● **Task to carry out**
Only the lines from the beginning of the entries through the one with "Delegates to the" should be written out, please, exactly and without any pictures.

[Start of section]

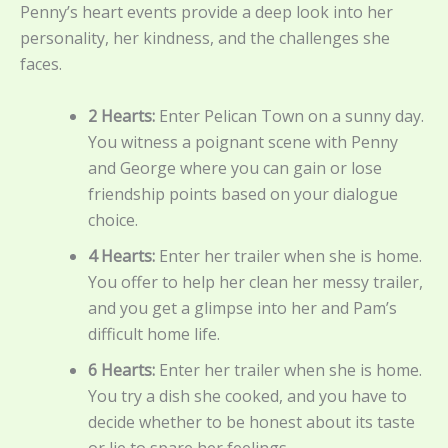
Penny’s heart events provide a deep look into her
personality, her kindness, and the challenges she
faces.
2 Hearts:
Enter Pelican Town on a sunny day.
You witness a poignant scene with Penny
and George where you can gain or lose
friendship points based on your dialogue
choice.
4 Hearts:
Enter her trailer when she is home.
You offer to help her clean her messy trailer,
and you get a glimpse into her and Pam’s
difficult home life.
6 Hearts:
Enter her trailer when she is home.
You try a dish she cooked, and you have to
decide whether to be honest about its taste
or lie to spare her feelings.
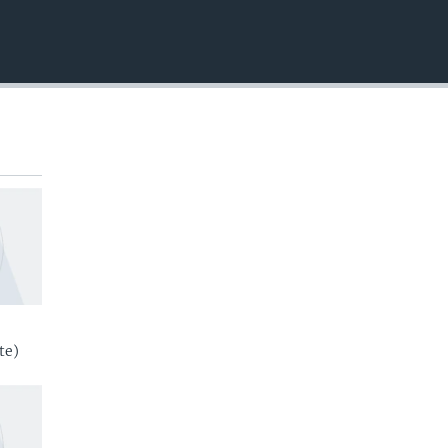
EMBED
te)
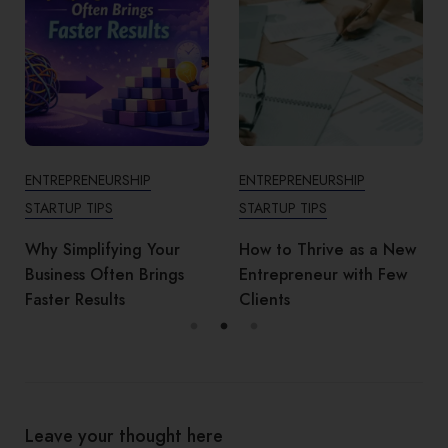
ENTREPRENEURSHIP
ENTREPRENEURSHIP
STARTUP TIPS
STARTUP TIPS
Why Simplifying Your
How to Thrive as a New
Business Often Brings
Entrepreneur with Few
Faster Results
Clients
Leave your thought here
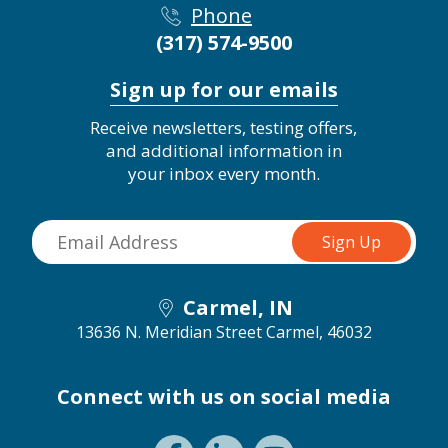
Phone
(317) 574-9500
Sign up for our emails
Receive newsletters, testing offers,
and additional information in
your inbox every month.
Carmel, IN
13636 N. Meridian Street
Carmel, 46032
Connect with us on social media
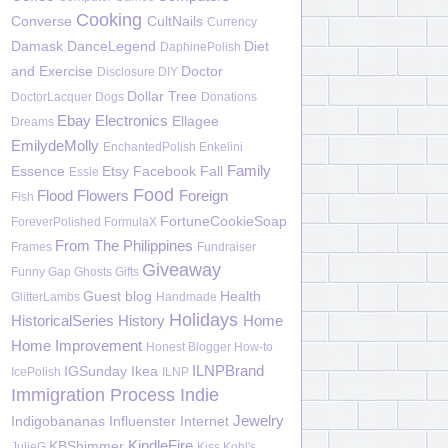
Cooking
Converse
CultNails
Currency
Damask
DanceLegend
Diet
DaphinePolish
and Exercise
Doctor
Disclosure
DIY
Dollar Tree
DoctorLacquer
Dogs
Donations
Ebay
Electronics
Ellagee
Dreams
EmilydeMolly
EnchantedPolish
Enkelini
Family
Essence
Etsy
Facebook
Fall
Essie
Food
Flood
Flowers
Foreign
Fish
FortuneCookieSoap
ForeverPolished
FormulaX
From The Philippines
Frames
Fundraiser
Giveaway
Funny
Gap
Ghosts
Gifts
Guest blog
Health
GlitterLambs
Handmade
Holidays
HistoricalSeries
History
Home
Home Improvement
Honest Blogger
How-to
ILNPBrand
IGSunday
Ikea
IcePolish
ILNP
Immigration Process
Indie
Jewelry
Indigobananas
Influenster
Internet
KindleFire
KBShimmer
JulieG
Kiss
Kohl's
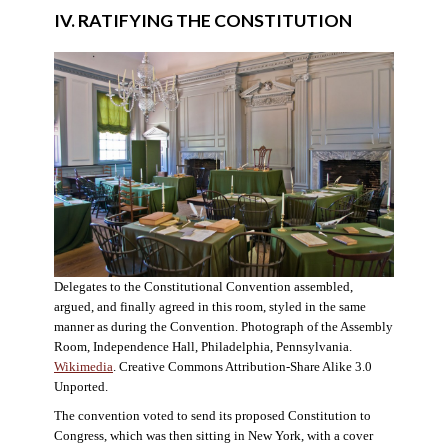
IV. RATIFYING THE CONSTITUTION
Delegates to the Constitutional Convention assembled,
argued, and finally agreed in this room, styled in the same
manner as during the Convention. Photograph of the Assembly
Room, Independence Hall, Philadelphia, Pennsylvania.
Wikimedia
. Creative Commons Attribution-Share Alike 3.0
Unported.
The convention voted to send its proposed Constitution to
Congress, which was then sitting in New York, with a cover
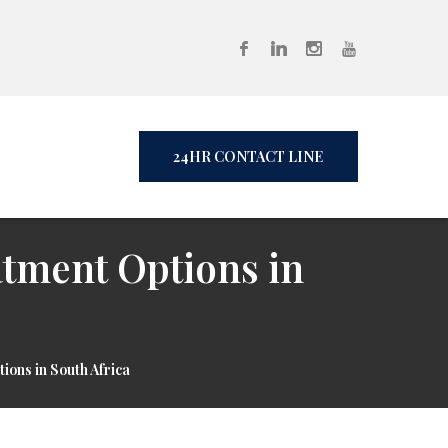
24HR CONTACT LINE
atment Options in
ions in South Africa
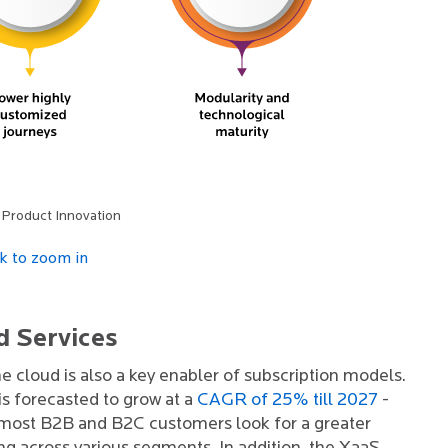
 Product Innovation
ck to zoom in
d Services
he cloud is also a key enabler of subscription models.
s forecasted to grow at a
CAGR of 25% till 2027
-
as most B2B and B2C customers look for a greater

[End of section]

● **Answer**
Penny’s heart events provide a deep look into her
personality, her kindness, and the challenges she
faces.
2 Hearts:
Enter Pelican Town on a sunny day.
You witness a poignant scene with Penny
and George where you can gain or lose
friendship points based on your dialogue
choice.
4 Hearts:
Enter her trailer when she is home.
You offer to help her clean her messy trailer,
and you get a glimpse into her and Pam’s
difficult home life.
6 Hearts:
Enter her trailer when she is home.
You try a dish she cooked, and you have to
decide whether to be honest about its taste
or lie to spare her feelings.
EMBED
te)
ENTREPRENEURSHIP
ENTREPRENEURSHIP
STARTUP TIPS
STARTUP TIPS
Why Simplifying Your
How to Thrive as a New
Business Often Brings
Entrepreneur with Few
Faster Results
Clients
Leave your thought here
Phone
(317) 574-9500
Sign up for our emails
Receive newsletters, testing offers,
and additional information in
your inbox every month.
Carmel, IN
13636 N. Meridian Street
Carmel, 46032
Connect with us on social media
Cooking
Converse
CultNails
Currency
Damask
DanceLegend
Diet
DaphinePolish
and Exercise
Doctor
Disclosure
DIY
Dollar Tree
DoctorLacquer
Dogs
Donations
Ebay
Electronics
Ellagee
Dreams
EmilydeMolly
EnchantedPolish
Enkelini
Family
Essence
Etsy
Facebook
Fall
Essie
Food
Flood
Flowers
Foreign
Fish
FortuneCookieSoap
ForeverPolished
FormulaX
From The Philippines
Frames
Fundraiser
Giveaway
Funny
Gap
Ghosts
Gifts
Guest blog
Health
GlitterLambs
Handmade
Holidays
HistoricalSeries
History
Home
Home Improvement
Honest Blogger
How-to
ILNPBrand
IGSunday
Ikea
IcePolish
ILNP
Immigration Process
Indie
Jewelry
Indigobananas
Influenster
Internet
KindleFire
KBShimmer
JulieG
Kiss
Kohl's
IV. RATIFYING THE CONSTITUTION
Delegates to the Constitutional Convention assembled,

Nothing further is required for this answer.